PRESENT: HURLBUTT, J.P., MARTOCHE, SMITH, FAHEY, AND PERADOTTO, JJ.

It is hereby ORDERED that the order insofar as appealed from is unanimously reversed on the law without costs, plaintiff Samuel L. Tabone is directed to provide current time-restricted authorizations for the medical providers in question and, with respect to any such medical provider from whom he received treatment at a different time than that specified in the authorization, plaintiff Samuel L. Tabone is further directed to submit the records of such treatment to Supreme Court, and the matter is remitted to Supreme Court, Niagara County, for further proceedings in accordance with the following Memorandum: Plaintiffs commenced this medical malpractice action seeking damages based on the alleged failure of defendants Keun Y. Lee, M.D. and Buffalo Otolaryngology Group, P.C. (Lee defendants) and Kaleida Health, doing business as Millard Fillmore Gates Hospital (Kaleida), to diagnose Samuel L. Tabone (plaintiff) with throat cancer in the course of their care and treatment of him. In response to the respective demands of the Lee defendants and Kaleida, plaintiff furnished them with medical authorizations in compliance with the Health Insurance Portability and Accountability Act of 1996 (42 USC § 1320d et seq.), but limited those authorizations either to specific dates or to retroactive periods ranging from 21 months to 6 years. According to plaintiffs' attorney, those limited authorizations were "intended to encompass all records . . . which do or may relate to the events underlying [the] action." The Lee defendants moved for an order compelling plaintiff, inter alia, to furnish authorizations that were "without date restrictions," and Kaleida cross-moved for, inter alia, that same relief. We conclude that Supreme Court abused its discretion in granting the motion and cross motion without first conducting an in camera review of the records of the medical providers in question that were outside the time periods specified in the authorizations to determine whether the records are material and related to any physical or mental condition placed in issue by plaintiffs.

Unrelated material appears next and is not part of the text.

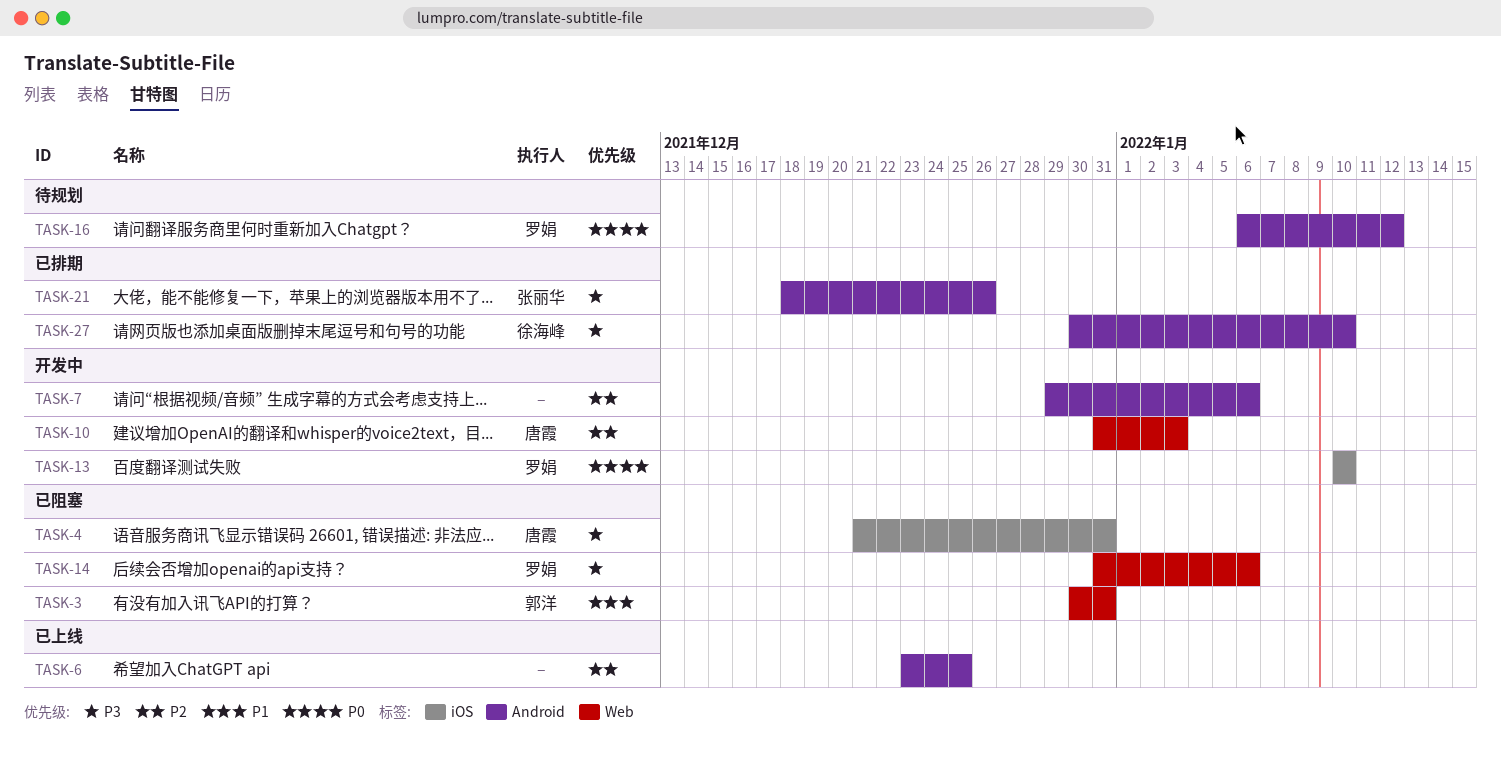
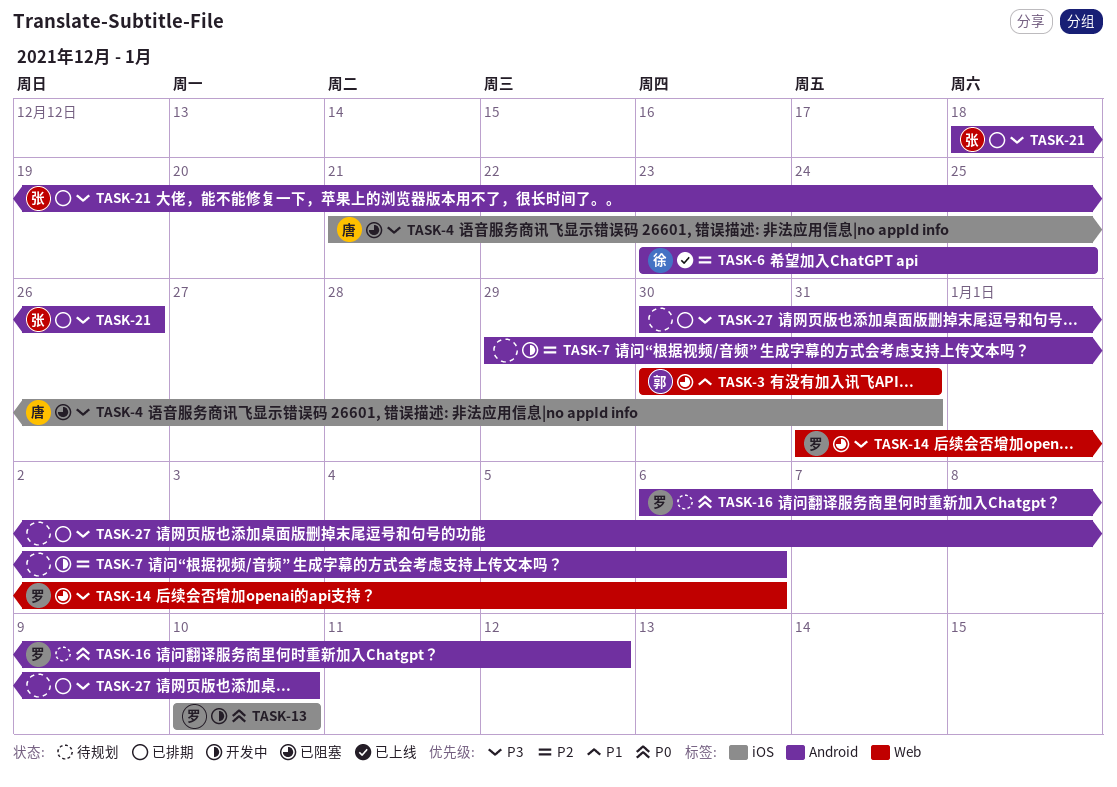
TASK-6, owner: none -> 徐海峰
TASK-10: present -> none
TASK-27, owner: 徐海峰 -> none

"In bringing the action, plaintiff waived the physician/patient privilege only with respect to the physical and mental conditions affirmatively placed in controversy" (Mayer v Cusyck, 284 AD2d 937, 938). Here, all of plaintiffs' claims of injury and damages arise from the alleged undiagnosed cancer and its sequelae. Contrary to defendants' contentions, the allegations in the bill of particulars that plaintiff sustained, inter alia, mild cachexia and anorexia, loss of enjoyment of life, disability, disfigurement, fear of death, and extensive pain and suffering do not constitute such "broad allegations of injury" that they place plaintiff's entire medical history in controversy (Geraci v National Fuel Gas Distrib. Corp., 255 AD2d 945, 946). Thus, as previously noted, the court abused its discretion in compelling plaintiff to provide authorizations with no date restrictions without first conducting an in camera review of the records of treatment outside the specified time periods (see Mayer, 284 AD2d at 937-938; Carter v Fantauzzo, 256 AD2d 1189, 1190; cf. Geraci, 255 AD2d at 946).

We therefore reverse the order insofar as appealed from, direct plaintiff to provide current time-restricted authorizations for the medical providers in question and, with respect to any such medical provider from whom plaintiff received treatment at a different time than that specified in the authorization, further direct plaintiff to submit the records of such treatment to the court, and we remit the matter to Supreme Court for an in camera review of those records to determine whether they are material and related to any physical or mental condition placed in issue by plaintiffs (see Mayer, 284 AD2d at 938).